I was writing a code example showing a problem with a race condition with numba.jit
and parallel=True
.
import numpy as np
import pandas as pd
from numba import jit, prange
from collections import Counter
import fractions
n = 10**6
m = 10**6
@jit(nopython=True, parallel=True)
def test():
lst = [0]
for i in prange(n):
lst[0] += 1
return lst
error = Counter([str(fractions.Fraction(test()[0], n)) for _ in range(m)])
df = pd.DataFrame(error.items())
def func(x,y='1'): return int(x)/int(y)
df[2] = df[0].apply(lambda _str: func(*_str.split('/')))
df = df.sort_values(2)
ax = df.plot.bar(x=0, y=1)
ax.set_xlabel('ratio count/maximal_count')
ax.get_legend().remove()
What surprised me was that the miscounts due to race condition are multiples of n/cpu cores. It is distributed like this.
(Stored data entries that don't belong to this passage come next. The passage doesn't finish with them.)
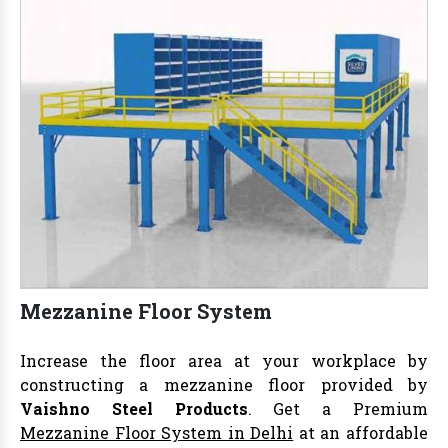
Mezzanine Floor System
Increase the floor area at your workplace by
constructing a mezzanine floor provided by
Vaishno Steel Products
. Get a Premium
Mezzanine Floor System in Delhi
at an affordable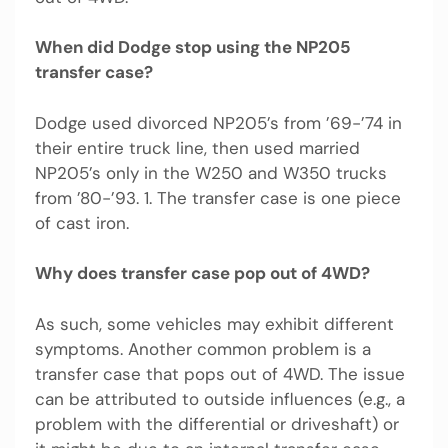
When did Dodge stop using the NP205
transfer case?
Dodge used divorced NP205’s from ’69-’74 in
their entire truck line, then used married
NP205’s only in the W250 and W350 trucks
from ’80-’93. 1. The transfer case is one piece
of cast iron.
Why does transfer case pop out of 4WD?
As such, some vehicles may exhibit different
symptoms. Another common problem is a
transfer case that pops out of 4WD. The issue
can be attributed to outside influences (e.g., a
problem with the differential or driveshaft) or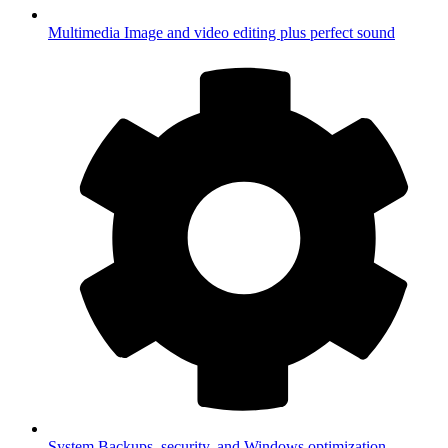
Multimedia
Image and video editing plus perfect sound
System
Backups, security, and Windows optimization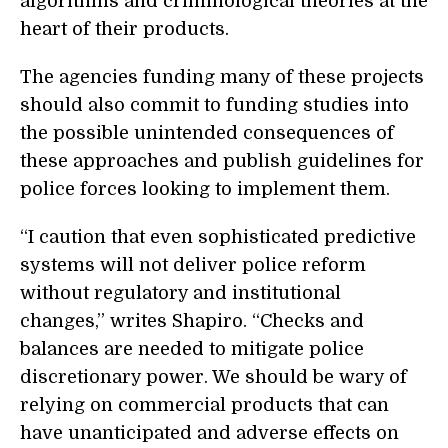
algorithms and criminological theories at the
heart of their products.
The agencies funding many of these projects
should also commit to funding studies into
the possible unintended consequences of
these approaches and publish guidelines for
police forces looking to implement them.
“
I caution that even sophisticated predictive
systems will not deliver police reform
without regulatory and institutional
changes,” writes Shapiro. “Checks and
balances are needed to mitigate police
discretionary power. We should be wary of
relying on commercial products that can
have unanticipated and adverse effects on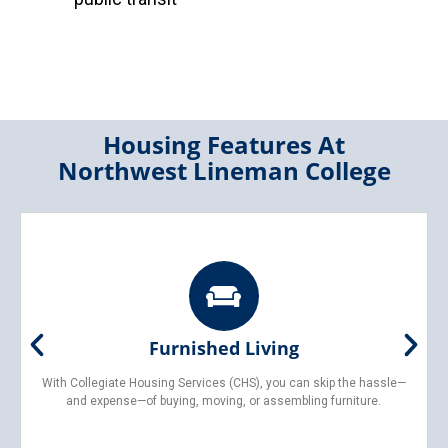
Housing Features At
Northwest Lineman College
Furnished Living
With Collegiate Housing Services (CHS), you can skip the hassle—
and expense—of buying, moving, or assembling furniture.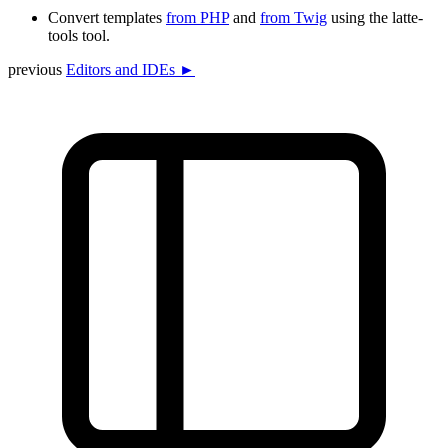
Convert templates
from PHP
and
from Twig
using the latte-
tools tool.
previous
Editors and IDEs ►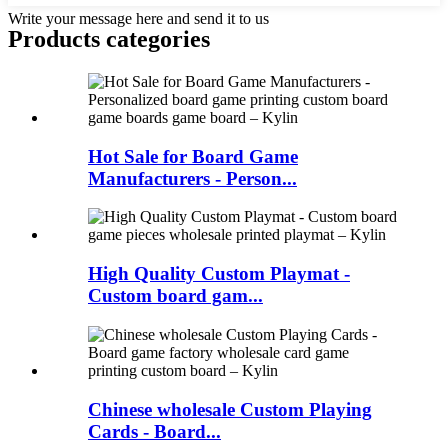
Write your message here and send it to us
Products categories
Hot Sale for Board Game
Manufacturers - Person...
High Quality Custom Playmat -
Custom board gam...
Chinese wholesale Custom Playing
Cards - Board...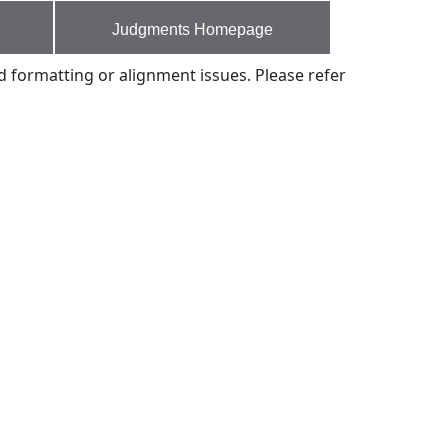
Judgments Homepage
d formatting or alignment issues. Please refer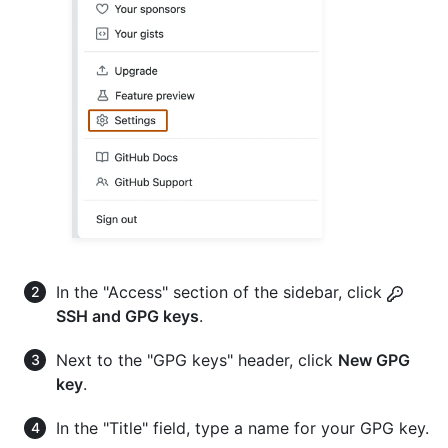
In the "Access" section of the sidebar, click
SSH and GPG keys
.
Next to the "GPG keys" header, click
New GPG
key
.
In the "Title" field, type a name for your GPG key.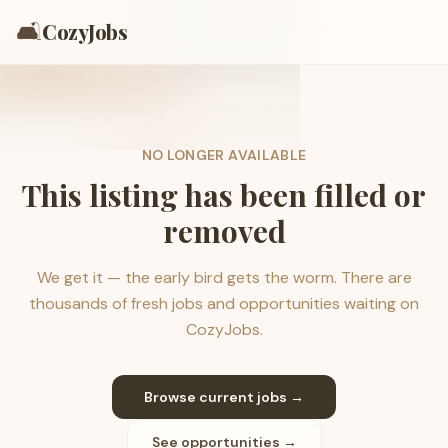
🛋️
CozyJobs
NO LONGER AVAILABLE
This listing has been filled or
removed
We get it — the early bird gets the worm. There are
thousands of fresh jobs and opportunities waiting on
CozyJobs.
Browse current jobs →
See opportunities →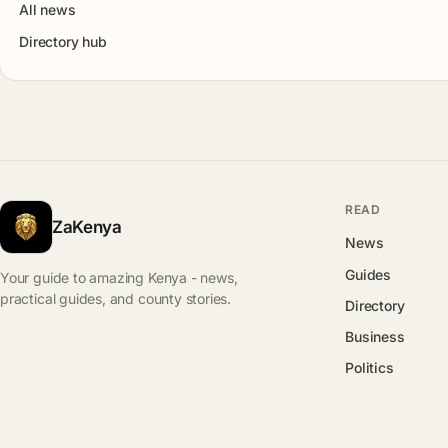
All news
Directory hub
READ
ZaKenya
News
Guides
Your guide to amazing Kenya - news,
practical guides, and county stories.
Directory
Business
Politics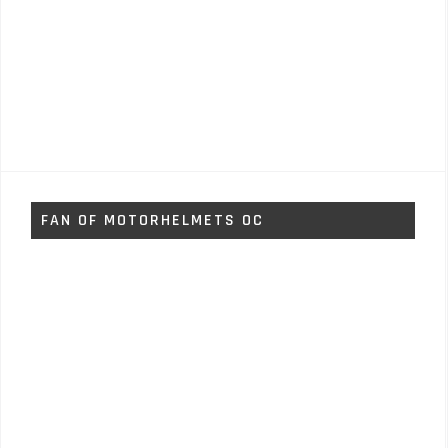
FAN OF MOTORHELMETS OC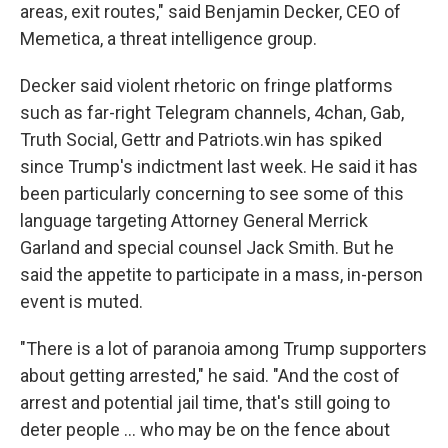
areas, exit routes," said Benjamin Decker, CEO of
Memetica, a threat intelligence group.
Decker said violent rhetoric on fringe platforms
such as far-right Telegram channels, 4chan, Gab,
Truth Social, Gettr and Patriots.win has spiked
since Trump's indictment last week. He said it has
been particularly concerning to see some of this
language targeting Attorney General Merrick
Garland and special counsel Jack Smith. But he
said the appetite to participate in a mass, in-person
event is muted.
"There is a lot of paranoia among Trump supporters
about getting arrested," he said. "And the cost of
arrest and potential jail time, that's still going to
deter people ... who may be on the fence about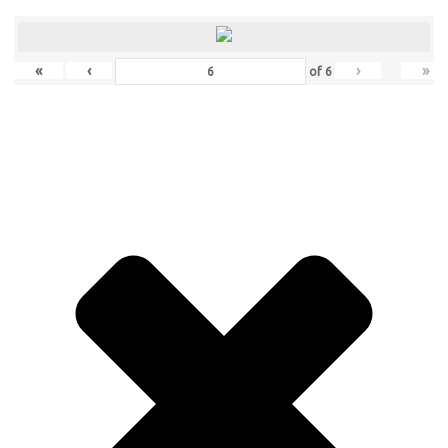
«
‹
›
»
of
6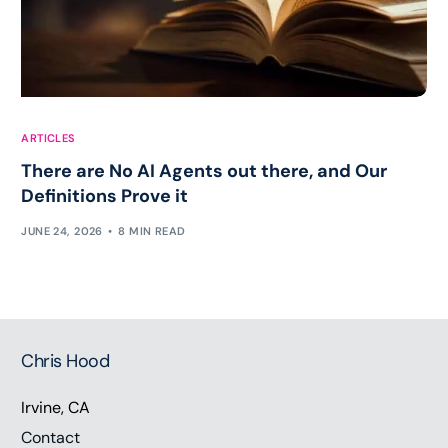
ARTICLES
There are No AI Agents out there, and Our
Definitions Prove it
JUNE 24, 2026
8 MIN READ
Chris Hood
Irvine, CA
Contact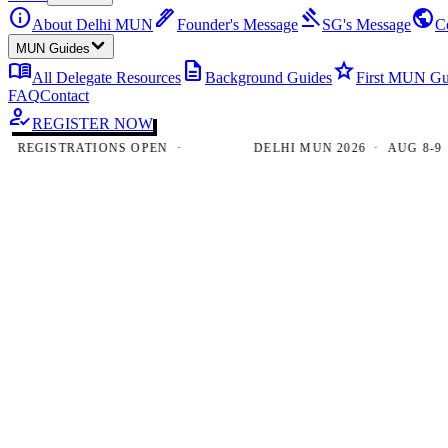
info
ink_pen
gavel
public
About Delhi MUN
Founder's Message
SG's Message
C
MUN Guides
menu_book
description
star
All Delegate Resources
Background Guides
First MUN Gu
FAQ
Contact
how_to_reg
REGISTER NOW
EGISTRATIONS OPEN ·
DELHI MUN 2026 · AUG 8-9 · N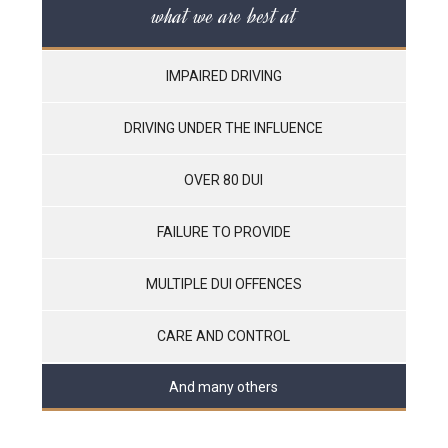
what we are best at
IMPAIRED DRIVING
DRIVING UNDER THE INFLUENCE
OVER 80 DUI
FAILURE TO PROVIDE
MULTIPLE DUI OFFENCES
CARE AND CONTROL
And many others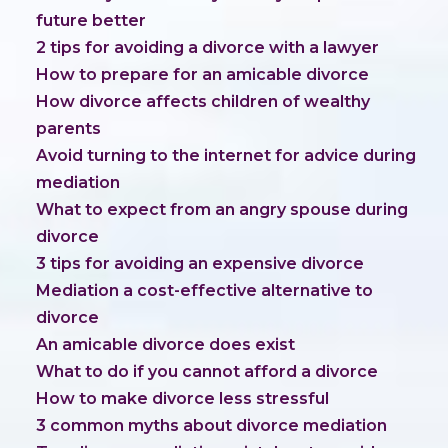
future better
2 tips for avoiding a divorce with a lawyer
How to prepare for an amicable divorce
How divorce affects children of wealthy
parents
Avoid turning to the internet for advice during
mediation
What to expect from an angry spouse during
divorce
3 tips for avoiding an expensive divorce
Mediation a cost-effective alternative to
divorce
An amicable divorce does exist
What to do if you cannot afford a divorce
How to make divorce less stressful
3 common myths about divorce mediation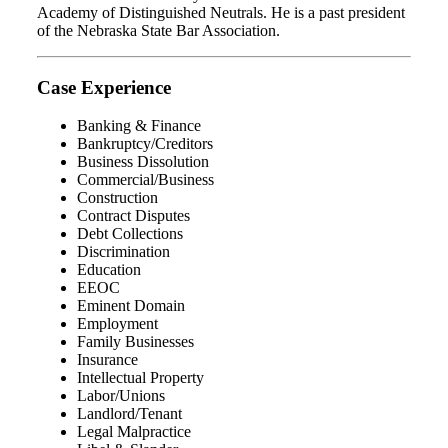
Academy of Distinguished Neutrals. He is a past president
of the Nebraska State Bar Association.
Case Experience
Banking & Finance
Bankruptcy/Creditors
Business Dissolution
Commercial/Business
Construction
Contract Disputes
Debt Collections
Discrimination
Education
EEOC
Eminent Domain
Employment
Family Businesses
Insurance
Intellectual Property
Labor/Unions
Landlord/Tenant
Legal Malpractice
I basically understand what's going on:
lst[0] += 1
is short for
buffer = lst[0]
lst[0] = buffer+1
And if an other process is doing the same thing they might overwrite in the wrong moment.
I have two questions though:
- Can somebody confirm that it's ruffly distributed like this?
- And why is it distributed like this?